The thing you must be careful about is that you need to restrict qBittorrent to only send and receive traffic on the WG interface, otherwise it will be using both. You can do it in the settings, but the safest way is to do it at the container setup or systemd service level and completely hide any interface that isn't the WG one from it.
What you describe doesnt really make sense so ill suggest what i think you really want;
You want your vps to be the wireguard server, the local PC connects as a client this "proxies" your connection so torrent swarms see the IP of your vps.
If you want port forwarding it gets a bit complicated because you need to forward the vps port over wireguard, but this is optional so you dont have to worry if you can't figure it out.
Caddy doesn't really seem relevant unless you want to have a domain name that forwards to your home network.
I indeed have a domain name pointing to the VPS IP, with Caddy managing TLS. Other apps are exposed this way, and I will do the same for the qBittorrent WebUI as well. I like having Caddy as a single gateway where I can apply security configs and monitor all traffic, I was hoping I would be able to pass torrent traffic through it as well but everybody seems very much against it.
I already have wireguard setup as you describe so I guess I'll just give up on passing torrent traffic through the proxies and just open a localhost port on the qBittorrent container...
A) Set up a wiregard VPN server in your remote instance. Or better, get a VPN provider, the VPS is kinda pointless.
B) Assuming you're using docker as you should to run your home server's service, use gluetun to connect to the VPN and route your docker traffic for the instances through gluetun. This will ensure that you have a dead man switch when/if the VPN goes down.
C) set-up a reverse proxy to access the various instance from the outside if that is something you need.
Here's a fully developed config, you can use a jumping point.
I'm guessing what you mean is setting up port forwarding in Wireguard...

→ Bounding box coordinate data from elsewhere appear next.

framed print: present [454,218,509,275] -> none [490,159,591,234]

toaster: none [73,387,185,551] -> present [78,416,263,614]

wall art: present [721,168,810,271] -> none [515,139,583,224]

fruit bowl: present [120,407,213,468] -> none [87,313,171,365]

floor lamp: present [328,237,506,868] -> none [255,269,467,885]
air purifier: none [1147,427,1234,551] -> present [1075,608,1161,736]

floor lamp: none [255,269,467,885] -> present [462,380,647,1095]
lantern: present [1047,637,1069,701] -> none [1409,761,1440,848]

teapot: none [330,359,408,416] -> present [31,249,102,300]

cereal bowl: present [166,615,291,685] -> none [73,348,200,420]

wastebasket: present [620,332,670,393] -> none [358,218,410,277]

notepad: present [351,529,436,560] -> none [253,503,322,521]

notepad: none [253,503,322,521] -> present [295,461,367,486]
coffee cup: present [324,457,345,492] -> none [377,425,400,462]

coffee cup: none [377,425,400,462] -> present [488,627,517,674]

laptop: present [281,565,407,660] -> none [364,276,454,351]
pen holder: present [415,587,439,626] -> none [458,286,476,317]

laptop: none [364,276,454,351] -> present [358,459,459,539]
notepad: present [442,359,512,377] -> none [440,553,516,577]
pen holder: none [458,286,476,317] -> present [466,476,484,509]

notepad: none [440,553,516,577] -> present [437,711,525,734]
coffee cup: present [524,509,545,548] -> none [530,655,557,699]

The thing is ideally I would want all connections in and out of my homeserver's Docker network to go through the local Caddy proxy, so the app containers are isolated. That still means having at least the local Caddy acting as a TCP proxy, even if the VPS Caddy is bypassed. If that's too much of a hassle though I can instead just expose a port on the qBittorrent container directly to the homeserver's localhost, and forward that with wireguard to the VPS.
I'm seriously not trying to be rude here, but I went and read the rest of the thread just now. Your understanding of processes, networks and VPNs is wildly misinformed. I think you need to spend some time learning about each before you go and dismiss what everyone is telling you here, which is that you're trying to make an overcomplicated and very inefficient VPN right now.
Running a torrent client through a proxy doesn't isolated a process. Especially not when you're pushing the traffic through a local proxy. You also don't need to forward any ports.
Connect to the VPN, make sure your traffic is routing there properly, and you're done. OR, you really want a proxy, you setup a proxy. You don't need both, and neither gains you any security. If you're concerned about process isolation, that's a whole other thing you should read up on.